Toutefois et dans un souci réitéré tant de fois par le Chef de l’Etat en personne de conférer davantage d’efficacité à l’action diplomatique, l’accent est mis sur le volet économique qui doit être souligné par les acteurs au sein de nos ambassades et autres services consulaires appelés à être de vrais spécialistes en économie et en commerce.
Plus encore — évolution technologique oblige —, nos diplomates sont dans l’obligation d’articuler aussi leurs actions autour du rayonnement technologique du pays, un domaine où la Tunisie dispose d’une réelle avance au niveau du continent africain.
Conscients de cet atout de taille, un programme “E-Consulat” est déjà mis au point conjointement par le ministère des Affaires étrangères, de la Migration et des Tunisiens à l’étranger et le ministère des Technologies de la communication en vue de moderniser nos services consulaires par le biais de l’intégration de l’intelligence artificielle pour l’anticipation des crises.

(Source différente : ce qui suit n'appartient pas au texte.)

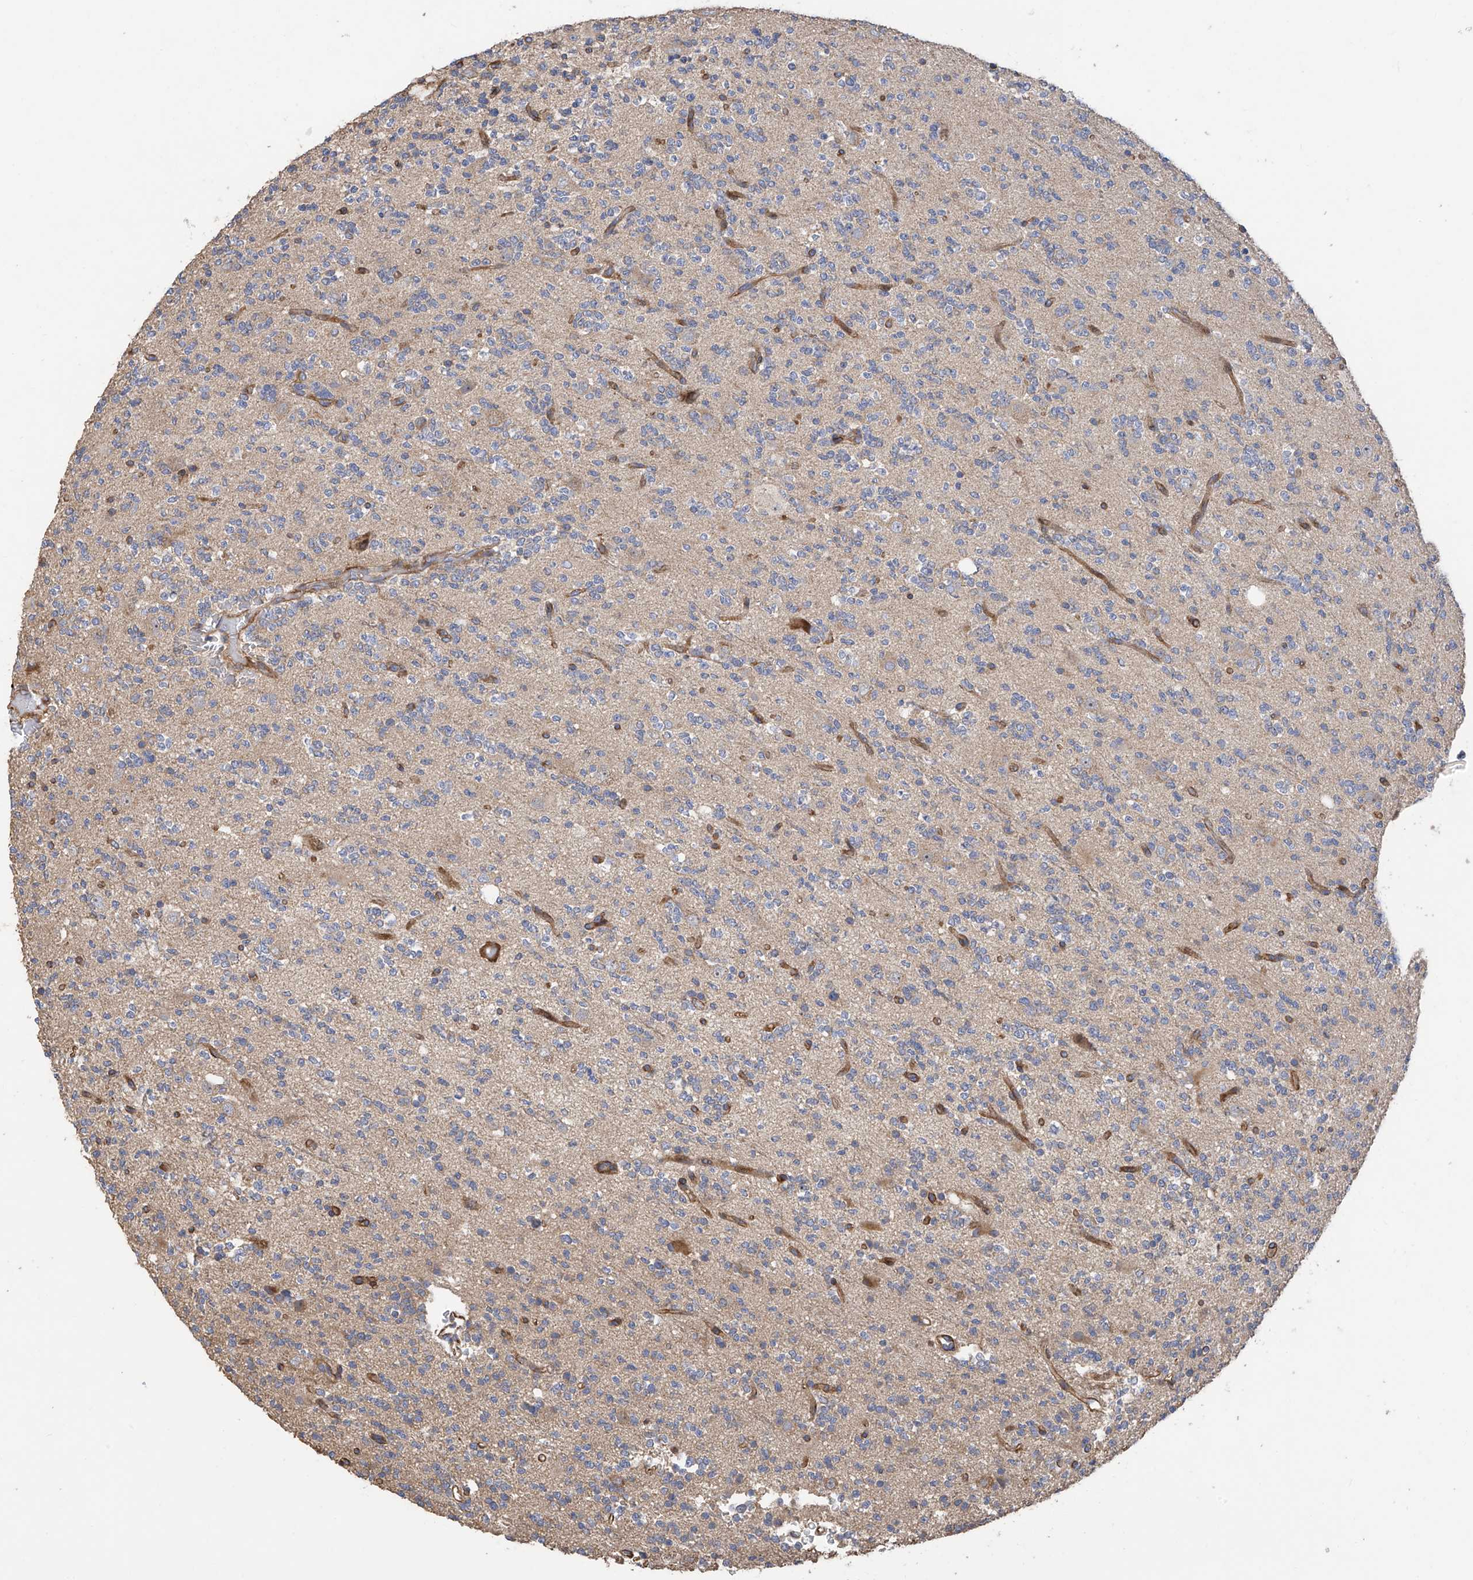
{"staining": {"intensity": "negative", "quantity": "none", "location": "none"}, "tissue": "glioma", "cell_type": "Tumor cells", "image_type": "cancer", "snomed": [{"axis": "morphology", "description": "Glioma, malignant, High grade"}, {"axis": "topography", "description": "Brain"}], "caption": "The image demonstrates no significant positivity in tumor cells of glioma. Brightfield microscopy of immunohistochemistry (IHC) stained with DAB (3,3'-diaminobenzidine) (brown) and hematoxylin (blue), captured at high magnification.", "gene": "SLC43A3", "patient": {"sex": "female", "age": 62}}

Dans le même ordre d’idées, la Tunisie est en train de multiplier les offensives diplomatiques dans le but évident de s’imposer comme un hub technologique majeur sur le continent, ce qui ne peut être obtenu sans l’émergence de candidatures stratégiques, suffisamment soutenues par des efforts diplomatiques efficaces déployés pour soutenir, justement, des experts tunisiens à la tête d’institutions africaines, dont notamment l’Union africaine des télécommunications (UAT).
D’ailleurs, la mise en place de services «E-Consulat» vise, notamment, la simplification, l’accélération et le rapprochement des démarches administratives et consulaires des Tunisiens résidant à l’étranger.
En outre, grâce à des institutions, à l’instar de l’Académie diplomatique internationale de Tunis, notre pays est en train de préparer nos diplomates à s’acclimater aux nouveaux enjeux liés à l’IA et à la cybersécurité, l’IA étant perçue comme un outil pour l’analyse des données avec une réelle anticipation géopolitique.
En définitive, tout prouve qu’en Afrique, le numérique est désormais conçu comme une politique de développement, un instrument d’intégration régionale, un levier de souveraineté, tout en traduisant une approche systémique prenant en ligne de compte les dimensions économique, institutionnelle et technologique.